Friday, May 02, 2008
A sinkhole called Macaws' Hole
The two photos above were taken by Vanete Brambatti, a friend of mine who has just returned from the Bonito, Jardim and Guia Lopes da Fronteira Area of Mato Grosso do Sul State. The state is mostly known for being the place that houses the Southern Pantanal in Brazil in constrast to the Northern Pantanal in the State of Mato Grosso, whose capital is Cuiabá. The Capital of Mato Grosso do Sul is Campo Grande also called the Cidade Morena or the Brunette City. The photos shows the Macaw's Hole or Buraco das Araras in the area of influence of the Bodoquena Mountains. An area rich in pristine crystal-clear water, caves and underwater rivers. The Buraco das Araras or Macaws' Hole is a sinkhole - a hole in the surface topography caused by the removal of soil or bedrock, often both, by water causing cave roofs to fall. Sinkholes may vary in size from less than a meter to several hundred meters both in diameter and depth. This sinkhole in the Mato Grosso do Sul State is at least 65 meters wide. The nice thing about this sinkhole as the name denounces is the presence of macaws who come to the hole to sleep and also to nest. It brings to my mind the macaws of Peru that flock to a certain place in the area to lick clay. A friend of mine, a Colombian called Max Olderburg has told me that many in the area also lick the local clay iin order to get some important nutrients.
The reason for my posting this right now is very personal. I used to live and dream in the Pantanal area downstream from the Serra da Bodoquena Area. At the time one of my goal was to go to the Macaws's Hole and see how it realy was. I never made to the hole for two reasons: it was hard to get to and secondly it was dangerous. The hole was a place where gunmen and killers dumped bodies of victims in the old Far Western-Style colonization days. Today the area is an organized tourism destination out of Bonito and even rappelling has been kept to discret second place. Visitors are kept in small numbers - not over nine persons per time.
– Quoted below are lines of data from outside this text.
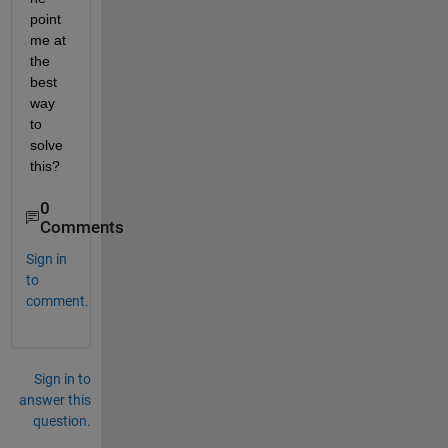
point 
me at 
the 
best 
way 
to 
solve 
this?
0
Comments
Sign in
to
comment.
Sign in to
answer this
question.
Guides told Vanete Brambatti and son Arturo that in the beginning, rappellers were attracting small clouds that sent the macaws flying away for shelter. But where to find shelter in this world of ours? Fortunately the macauwas are back as the photo shows. If there is place left in the world that still might ressurect the desire to to go somewhere, this place is the Sinkholes of Macaws in the (Southern) Mato Grosso do Sul State of Brazil.